Помимо этого, чертова мазня была одной из лучших картин, когда-либо нарисованных им.
Женщина лежала на укрытой атласом кровати, голова и плечи покоились на подушках. Одна рука, закинутая за голову, запуталась пальцами в длинных волосах. Другая лежала на боку, ладонь прикрывала соединение бедер. Ее груди набухли, соски заострились в ожидании рта, а губы девушки были слегка приоткрыты, приманивая его… как и ее ноги. Одно колено было согнуто, ступня изогнулась, и она сжала пальчики на ногах, будто предвкушала что-то изумительное.
Она смотрела со страницы прямо на него.
Фьюри сделал не простой пошлый набросок. Рисунок был полностью закончен, тщательно перекрестно заштрихован, идеально затенен, акцентируя внимание на очаровании женщины. Результатом стала эротика, воплощенная в трехмерном изображении, грядущий оргазм — все, что мужчина хотел видеть в чувственной партнерше.

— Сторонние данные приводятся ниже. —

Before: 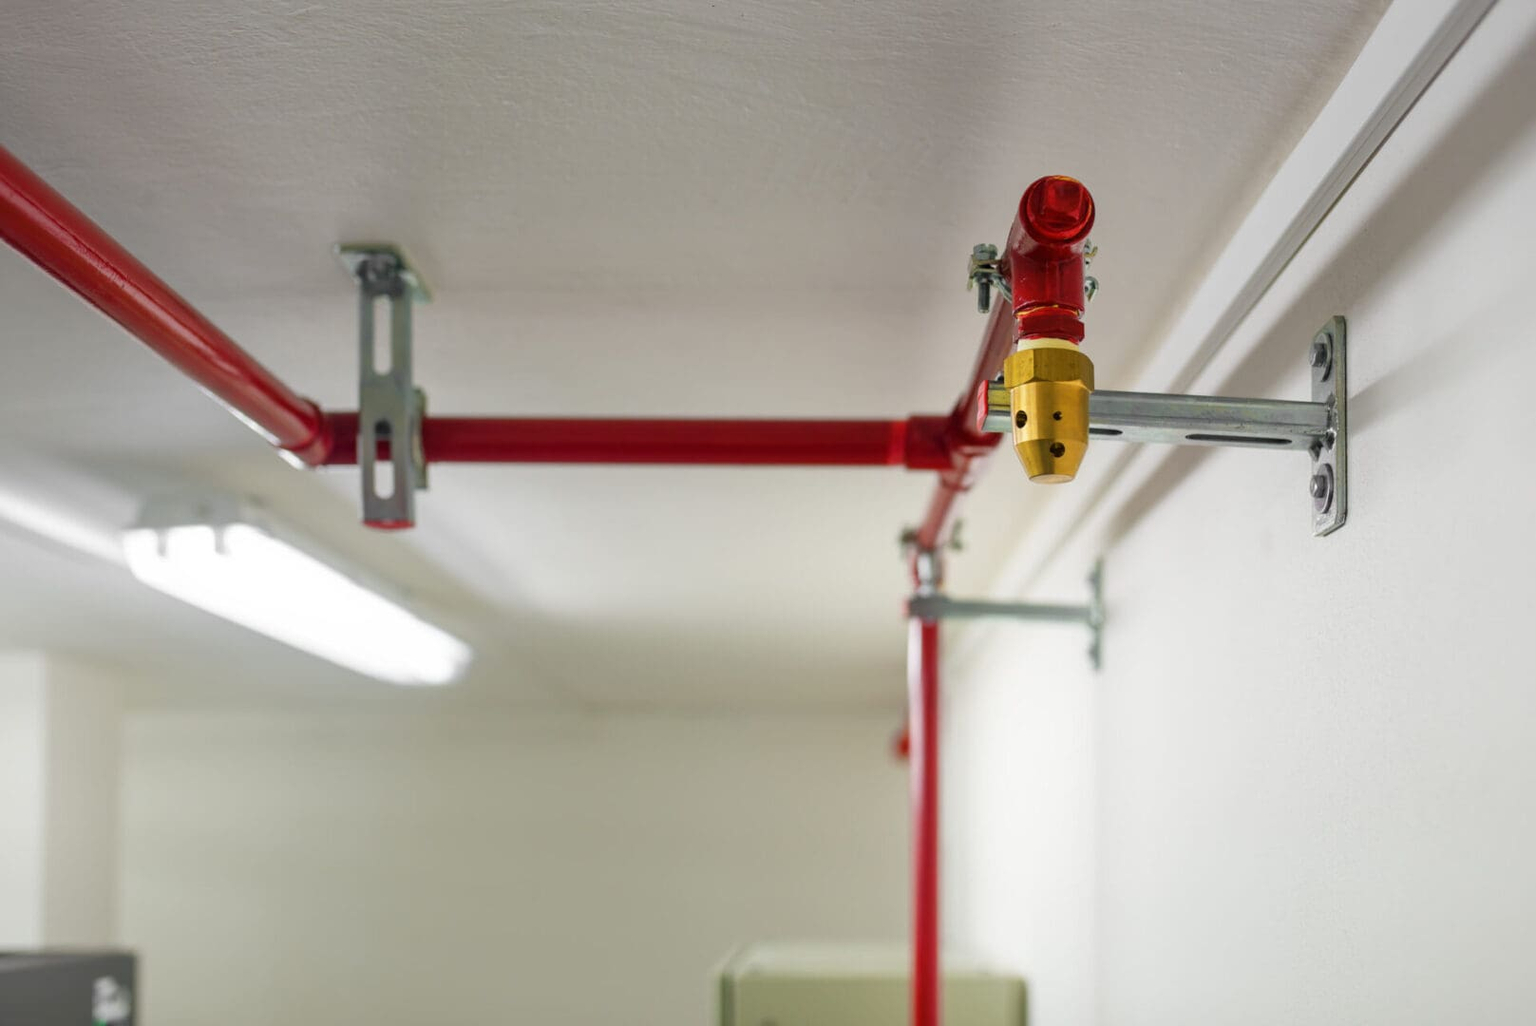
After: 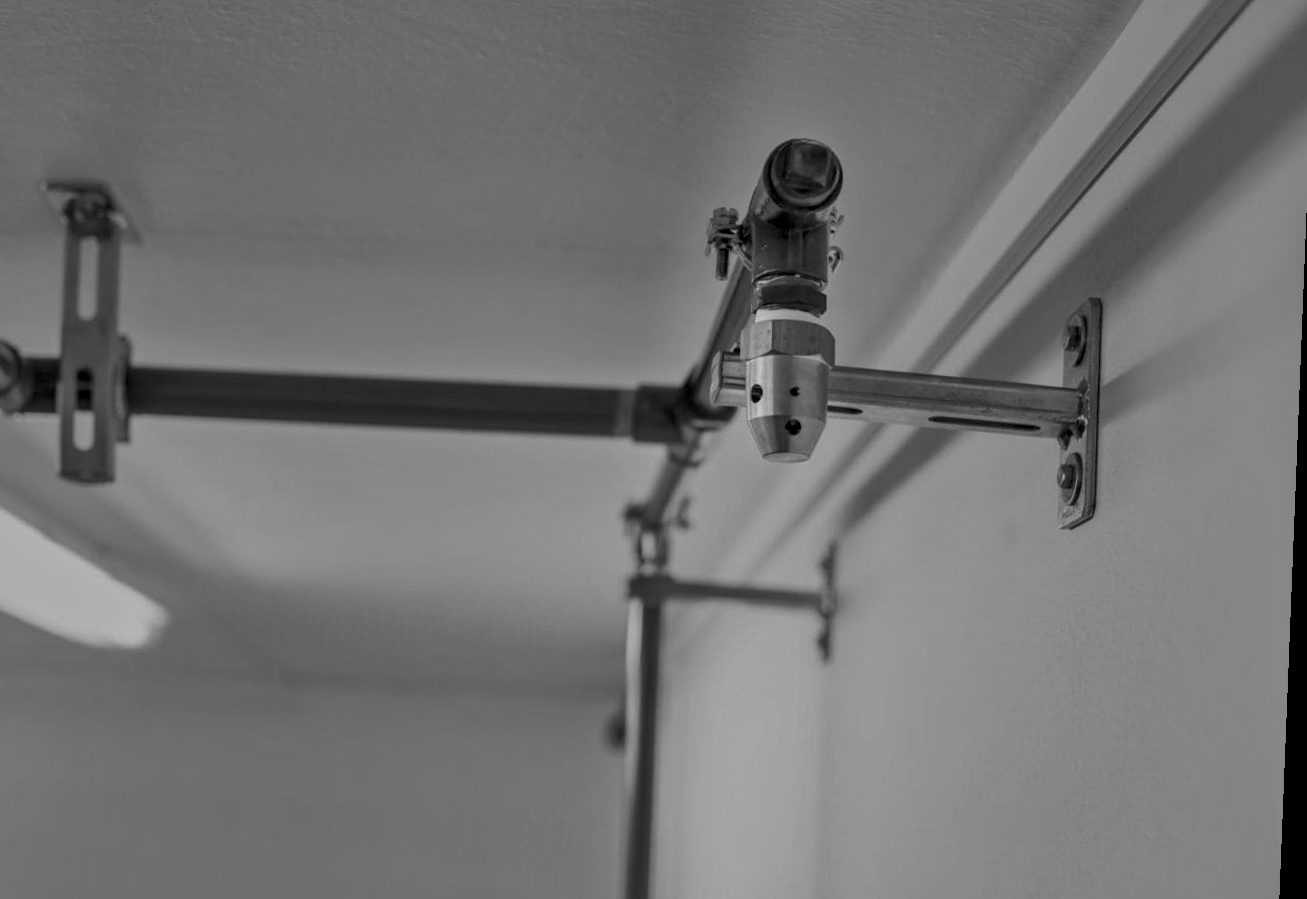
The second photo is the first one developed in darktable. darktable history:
exposure: black level correction 0.009, exposure 0.014 EV, compensate highlight preservation false
crop and rotate: left 20.74%, top 7.912%, right 0.375%, bottom 13.378%
color correction: highlights a* -10.69, highlights b* -19.19
rotate and perspective: rotation 2.27°, automatic cropping off
monochrome: a 79.32, b 81.83, size 1.1
shadows and highlights: soften with gaussian
local contrast: on, module defaults
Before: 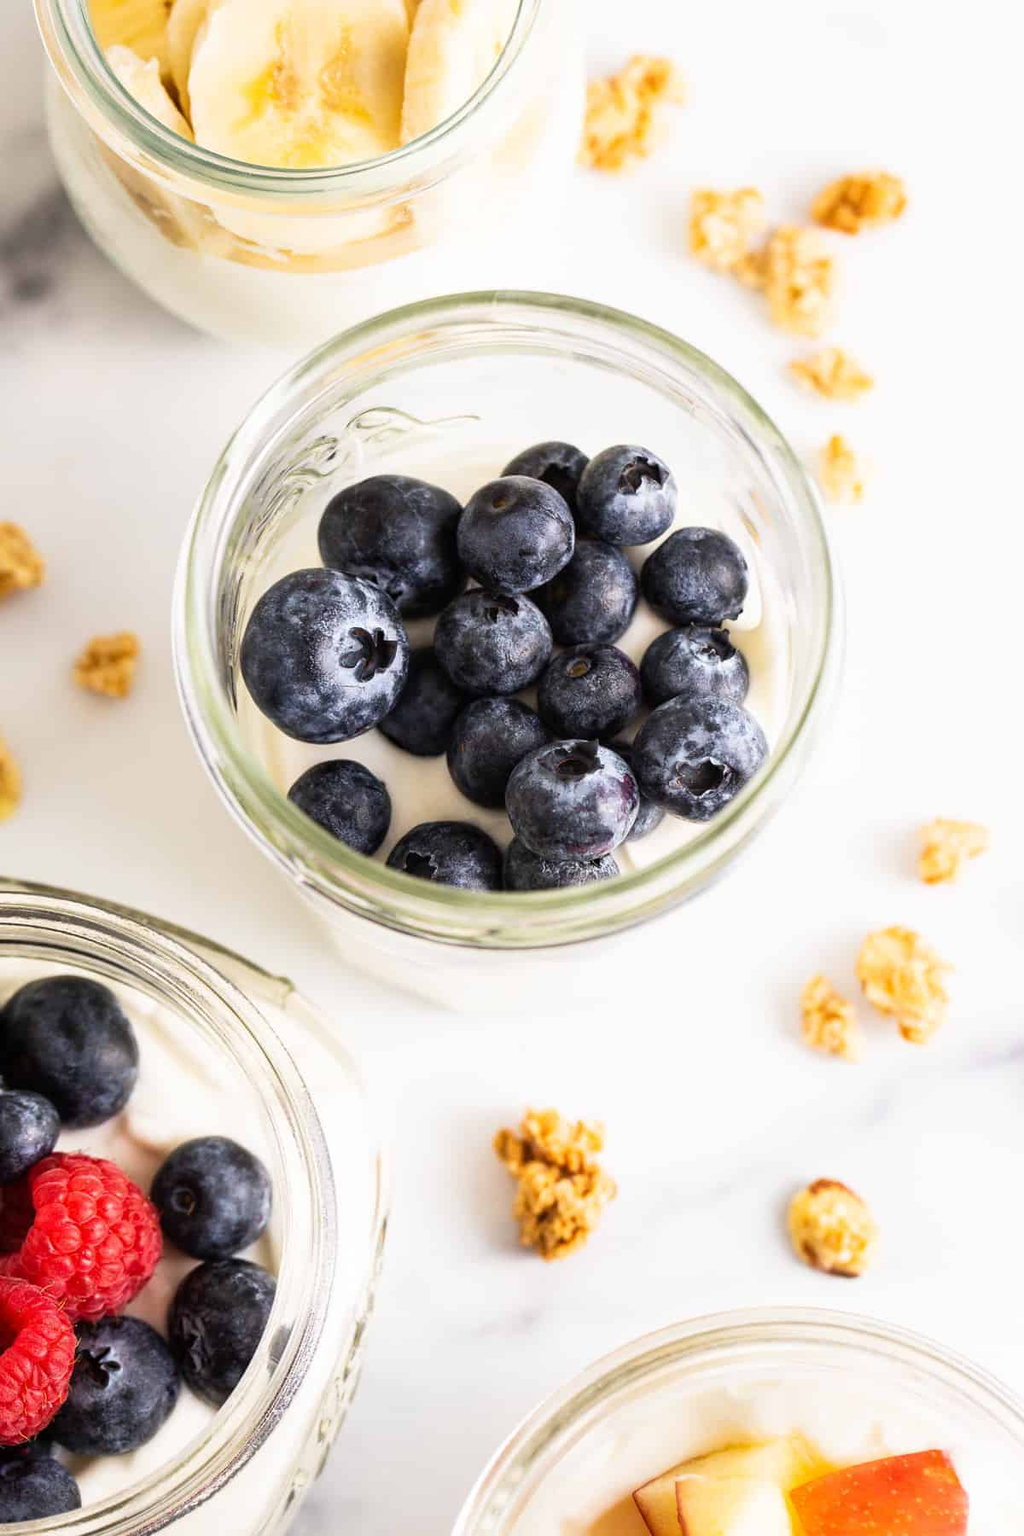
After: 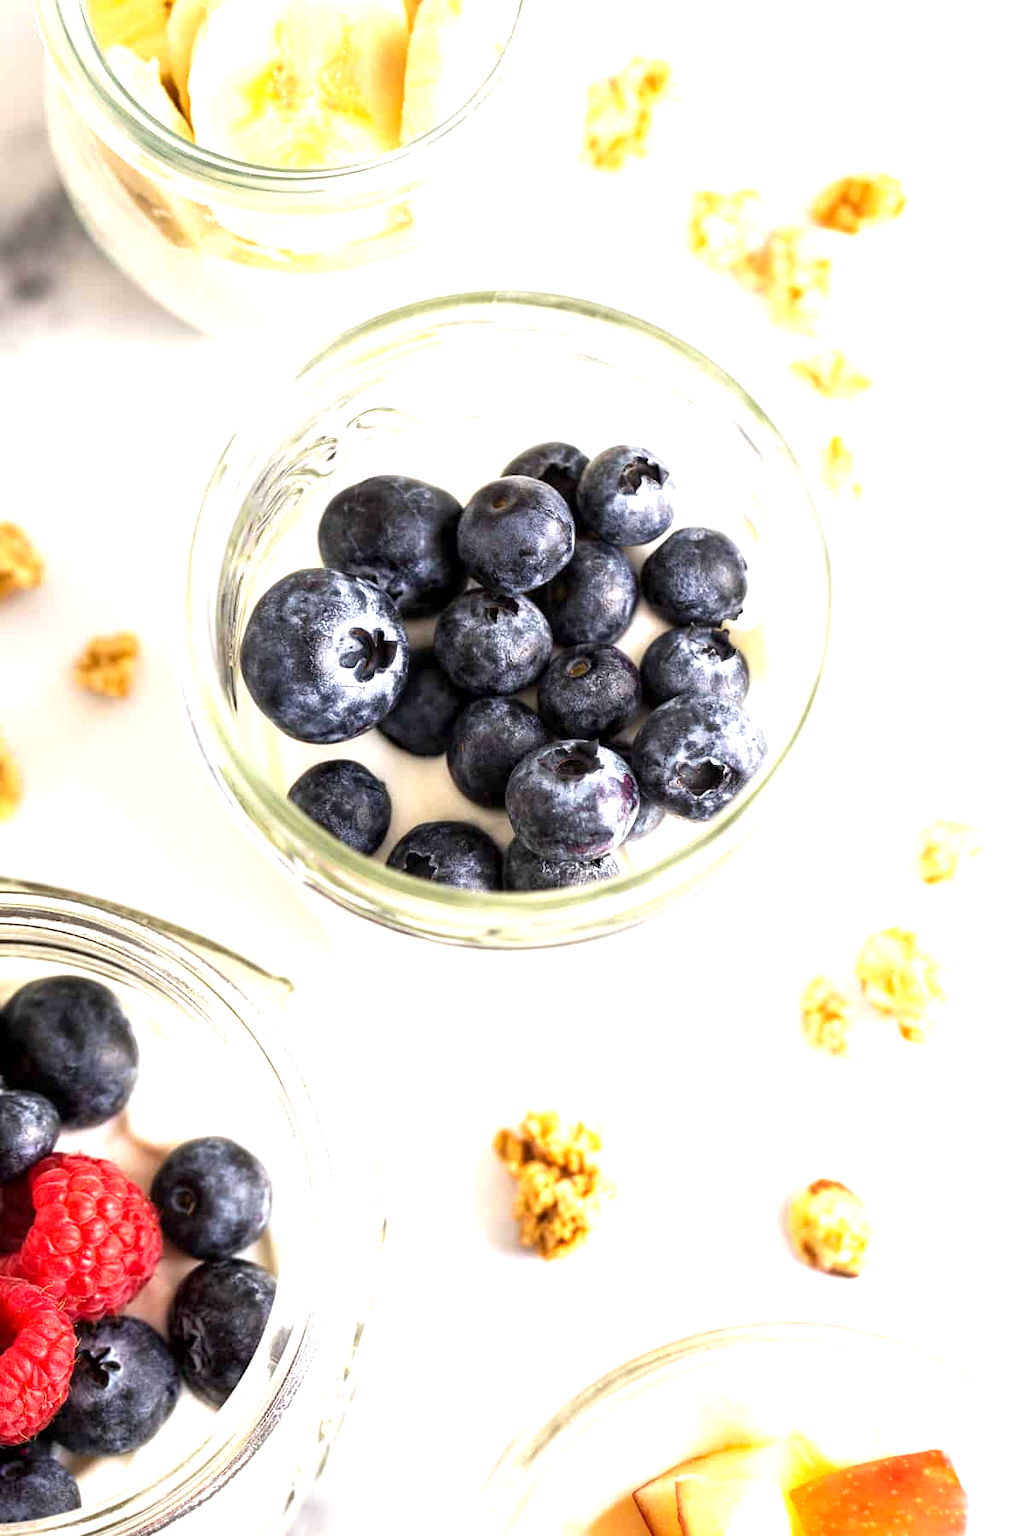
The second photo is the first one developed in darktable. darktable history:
exposure: exposure 0.66 EV, compensate exposure bias true, compensate highlight preservation false
local contrast: highlights 104%, shadows 102%, detail 120%, midtone range 0.2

Сделав очередную затяжку, он попытался убедить себя, что нарисовал не Кормию.
Нет, это была не Кормия… это женщина нереальная, всего лишь сочетание сексуальных черт, от которых он отказался ради целибата. С этим идеалом женственности он хотел бы заняться сексом в первый раз. На рисунке изображена женщина, от которой он хотел бы питаться все эти годы. Это — воображаемая любовница, требующая и дарующая, иногда — мягкая и податливая, иногда — ревнивая и капризная.
Она нереальна.
Она — не Кормия.
Он выдохнул проклятье, поудобней устроил член в пижамных штанах, и затушил косяк.
Он такой трепач. Просто врун-трещотка. Конечно же, это Кормия.
Он посмотрел на медальон Праймэйла, лежащий на письменном столе, вспомнил разговор с Директрикс и снова выругался. Великолепно. Сейчас, когда Кормия уже не была его Первой Супругой, он решил, что хочет ее. Какая удача.
— Господи.
Наклонившись к прикроватной тумбочке, он свернул новый косяк и прикурил его. С самокруткой в губах он начал покрывать рисунок плющом, начав с красивых изящно согнутых ступней. Добавляя лист за листом, закрашивая изображение, он чувствовал, будто его руки скользят вверх по стройным ногам девушки, ее животу и напряженным, высоким грудям.
Фьюри так отвлекся этой мысленной лаской, что удушье, которое обычно сопровождало его, когда он скрывал нарисованное слоем плюща, вспыхнуло лишь тогда, когда он добрался до лица девушки.